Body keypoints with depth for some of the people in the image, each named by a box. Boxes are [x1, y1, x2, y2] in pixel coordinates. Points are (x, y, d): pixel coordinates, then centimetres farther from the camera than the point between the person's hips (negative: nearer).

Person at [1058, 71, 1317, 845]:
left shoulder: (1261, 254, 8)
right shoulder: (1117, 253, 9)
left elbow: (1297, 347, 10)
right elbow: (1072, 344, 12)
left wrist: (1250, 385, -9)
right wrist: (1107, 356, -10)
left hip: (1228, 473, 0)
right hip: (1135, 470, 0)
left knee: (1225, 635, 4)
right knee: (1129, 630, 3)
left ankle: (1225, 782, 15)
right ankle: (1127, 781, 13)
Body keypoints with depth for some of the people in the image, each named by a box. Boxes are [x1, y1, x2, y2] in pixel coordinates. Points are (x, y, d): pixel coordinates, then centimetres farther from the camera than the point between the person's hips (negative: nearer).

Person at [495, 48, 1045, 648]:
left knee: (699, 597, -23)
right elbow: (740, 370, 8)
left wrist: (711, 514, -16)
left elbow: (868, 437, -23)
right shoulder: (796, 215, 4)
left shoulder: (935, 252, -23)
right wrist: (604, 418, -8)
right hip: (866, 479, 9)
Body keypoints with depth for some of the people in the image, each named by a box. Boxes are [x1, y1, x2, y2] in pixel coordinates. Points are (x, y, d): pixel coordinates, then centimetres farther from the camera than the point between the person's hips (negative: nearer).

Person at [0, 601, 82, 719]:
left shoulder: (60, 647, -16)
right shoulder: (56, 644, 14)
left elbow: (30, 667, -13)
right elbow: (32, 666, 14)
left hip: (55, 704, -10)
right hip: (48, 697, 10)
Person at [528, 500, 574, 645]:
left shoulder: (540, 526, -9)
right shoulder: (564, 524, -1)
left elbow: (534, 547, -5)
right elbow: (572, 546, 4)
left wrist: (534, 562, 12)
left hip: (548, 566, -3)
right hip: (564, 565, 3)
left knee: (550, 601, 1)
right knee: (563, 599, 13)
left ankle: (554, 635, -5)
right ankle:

....

Exercise brief ->
Search the entries above for the string "elbow". Copy each line that holds it.

Expected answer ->
left elbow: (1297, 347, 10)
right elbow: (1072, 344, 12)
right elbow: (740, 370, 8)
left elbow: (868, 437, -23)
left elbow: (30, 667, -13)
right elbow: (32, 666, 14)
left elbow: (534, 547, -5)
right elbow: (572, 546, 4)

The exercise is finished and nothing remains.